As I pile my plate with the dark meat and a little white meat for appearances on Thanksgiving Day, I hope I will find the ability to lay everything at God’s feet, say thank you, and mean it.

15 comments to The dark meat

  • Stacey

    What a wonderful reminder. And I love the words of C.S. Lewis you quoted. How lovely! Thank you for posting that.

  • Gretchen, your steadfast faith serves as a role model for me. Your insights are beautiful and beautifully worded. Thank you for sharing so much of yourself with us.

  • Beautiful post, Mopsy. The quote from Thess. and the C.S. Lewis quote fit perfectly. Deep thoughts to ponder.

  • Grethcen, this is so wonderfully written. Adversity and challenge are inevitable. “Rather than shoveling out bitterness, hatred, remorse, guilt, anger, and sadness, I must make the choice to give back an attitude of Thanksgiving.” This is the road I choose too. The other one just makes pain, well, more painful. God does have a master plan and my job is to trust in that. Thank you so much for this. I will be re-reading it a couple of times.

  • Russ Eldredge

    Very beautifully written, Gretchen. Words really aren’t adequate to tell you how much I appreciate your wisdom. You are always in my prayers with the hopes that even though the pain of your loss may never completely fade, it will be greatly softened by the love of a perfect Father in Heaven.

    Thank you for a wonderful post.

  • Robin

    Absolutely beautiful and so very true!

  • Shelley

    Gretchen, you NEVER cease to amaze me. You have wisdom beyond your years. Some of that I know comes through the trials. I think you are truely a blessed woman. You have a spirit that is remarkable! I sure wish we knew eachother in real life. You are such an inspiration. thank you for sharing your heart with us.
    Shelley

  • Julana

    God bless you. There is a Mennonite family out in Washington who lost five children in a truck accident about a week ago. The father is in serious condition in the hospital; the mother is six weeks from delivering the sixth.
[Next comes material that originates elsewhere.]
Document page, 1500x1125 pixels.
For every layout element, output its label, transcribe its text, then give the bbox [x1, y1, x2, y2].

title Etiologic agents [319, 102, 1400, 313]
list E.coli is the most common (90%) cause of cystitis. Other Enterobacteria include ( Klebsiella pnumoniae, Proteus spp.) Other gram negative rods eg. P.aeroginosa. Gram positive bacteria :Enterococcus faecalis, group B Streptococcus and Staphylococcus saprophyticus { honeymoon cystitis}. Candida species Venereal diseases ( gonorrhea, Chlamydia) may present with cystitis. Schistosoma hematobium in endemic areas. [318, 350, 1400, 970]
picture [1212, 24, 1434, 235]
We don’t see the whole picture.

  • As usual, eloquently put, and oh so true…

  • I love that passage from “Mere Christianity” and reading this reminds me of how I have often had that same conversation with myself, and that I am grateful for the road I have travelled, am travelling. Thank you.

  • I love your perspective on life Gretchen, thank you for sharing it with us.

  • Mary

    Thank you Gretchen…

  • Encouraging and challenging words!

    We had experienced a major loss in the recent past and I have found that “looking forward” is a good place to find thankfulness. While I still wince at the situation, I am thankful for the new things God has done in my life and in my marriage because of those difficulties. I can’t imagine that God could have brought those new things into our life any other way!

  • goslyn

    Beautifully said.

  • Marleen (dec 01)

    Wow Gretchen…that was amazing. Thank you! Something you said is exactly how I’ve always felt about the loss of my leg when I was 11. You said,

    “I will always wonder what could have been. But I am thankful for the places I’ve been and the people I’ve met because of the losses. Many of the connections I’ve made both in real life and on the internet are directly linked to the losses. I have learned so much, I’ve been changed, I am a very different person now than I was a year ago—a little softer, a little more thoughtful, a little more sympathetic, wiser. Out of the sorrow I have been given so much.”

    That is so true for me as well. I know your losses were much different than mine was, but what you said has always been the way I feel too. I met my best friend at the hospital, and I wouldn’t trade her for anything. The experiences I had as a direct result are something that has shaped me into who I am.
    Thank you for such a touching entry! That brought tears to my eyes.